Marc CourouxPhoto by: Juliana Pivato

Marc Couroux

Marc Couroux is an interdisciplinary artist whose work is rooted in his experiences as a contemporary music pianist. Acclaimed as “the Glenn Gould of contemporary music” (Musicworks), he won the OPUS Award of the Conseil Québécois de la Musique in 1998 for his work in disseminating Canadian piano music around the world (Amsterdam, Brussels, Cologne, Frankfurt, Glasgow, Ludwigsburg, Paris). He is co-founder, with Michael Oesterle, of Ensemble KORE, which has been producing concerts in Montreal since 1997 that are dedicated to recreating a living relationship between the composer and the listener.

Professor Couroux’ early piano performance works centred on the reinvention and renewal of the audience-performer dialectic, challenging the received notion of the performer’s physical presence within the socio-political confines of the public event. His pieces include the monumental American Dreaming John Cassavetes (1999) and le contrepoint académique (sic) (2000), a work described as “controversial”, “demented” and “illuminated”, that was featured at the Festival International de Musique Actuelle de Victoriaville.

As a video/sound artist, Professor Couroux is concerned with creating metaphorical spaces for the exploration of socio-political issues. His Rockford – Keep on Rolling superimposes images from the 1970s TV show onto a power grid, reflecting the other Los Angeles, plunged into rolling blackouts during the energy crisis of 2000. Rockford has been presented at a number of international festivals including the Club Transmediale in Berlin

Blowback at Breakfast: a Dr. Kissinger Mystery (2003) for piano and 17 mini-speakers creates a Watergate-era environment centred around wiretapping and surveillance, with Henry Kissinger as main protagonist-pianist, dryly reciting congressional testimony while simultaneously leaking vital secrets to the listener. The large-scale audio-video performance work Watergating (Selected Hearings), presented at the 2006 Vasistas festival in Montreal, investigates concepts of hearing and listening through the lens of the 1973-4 Watergate scandal in the US.

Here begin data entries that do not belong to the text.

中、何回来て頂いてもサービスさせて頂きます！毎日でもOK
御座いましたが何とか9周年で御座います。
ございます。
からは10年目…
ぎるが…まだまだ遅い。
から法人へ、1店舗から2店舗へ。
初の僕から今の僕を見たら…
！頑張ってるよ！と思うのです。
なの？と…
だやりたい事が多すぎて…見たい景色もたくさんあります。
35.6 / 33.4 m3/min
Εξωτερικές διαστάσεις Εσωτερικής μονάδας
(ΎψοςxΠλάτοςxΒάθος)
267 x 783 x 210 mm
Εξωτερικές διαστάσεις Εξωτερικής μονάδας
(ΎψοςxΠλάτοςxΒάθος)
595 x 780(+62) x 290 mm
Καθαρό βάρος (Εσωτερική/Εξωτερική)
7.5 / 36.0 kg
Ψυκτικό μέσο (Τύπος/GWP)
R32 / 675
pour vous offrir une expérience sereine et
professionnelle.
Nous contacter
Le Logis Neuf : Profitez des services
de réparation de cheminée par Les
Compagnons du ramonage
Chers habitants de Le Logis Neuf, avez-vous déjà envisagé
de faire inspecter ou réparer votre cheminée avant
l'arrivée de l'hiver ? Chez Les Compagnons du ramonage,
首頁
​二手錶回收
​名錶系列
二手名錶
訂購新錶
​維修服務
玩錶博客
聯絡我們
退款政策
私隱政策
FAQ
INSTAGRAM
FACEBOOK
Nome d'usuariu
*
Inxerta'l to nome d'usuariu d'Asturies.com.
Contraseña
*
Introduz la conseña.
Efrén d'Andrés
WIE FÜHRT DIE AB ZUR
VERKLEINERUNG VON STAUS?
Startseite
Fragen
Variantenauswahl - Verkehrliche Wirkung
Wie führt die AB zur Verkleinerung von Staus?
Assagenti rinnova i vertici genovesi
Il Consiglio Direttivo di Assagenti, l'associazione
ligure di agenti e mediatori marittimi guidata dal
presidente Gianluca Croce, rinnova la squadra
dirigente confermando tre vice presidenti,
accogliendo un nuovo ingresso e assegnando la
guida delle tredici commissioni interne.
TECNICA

In 2007, Marc Couroux launched two offshoots of Watergating. Carpenters et al, Downey Lyrical Holdings, a Real-Time System as of March 29, 2007, a piece concerned with exploring, through non-technological means, concepts emanating from and associated with technology, was performed by neither/nor in Toronto. The Fetishization of Music and the Regression in Listening, presented in Edmonton as part of Latitude 53’s Visualeyez festival of interdisciplinary art, was a performance intervention designed to operate a form of Situationist détournement on the muzak environment.

Professor Couroux is developing a six-hour audio-video installation titled 68/70 (blindspots) (truth 24 times per second). Several sections of the work were screened in 2009 at CounterPULSE in San Francisco, in an event organized by the interdisciplinary organization NexMap.

Professor Couroux has been artist-in-residence at Princeton University and visiting professor at the University of Alberta and Dartington College of Arts, UK, and has lectured on music and video art at McGill and Concordia Universities, Montreal; Stony Brook and the Eastman School of Music, NY; York University, UK; and the Royal Conservatory of The Hague in the Netherlands. He joined York University’s Faculty of Fine Arts in 2006.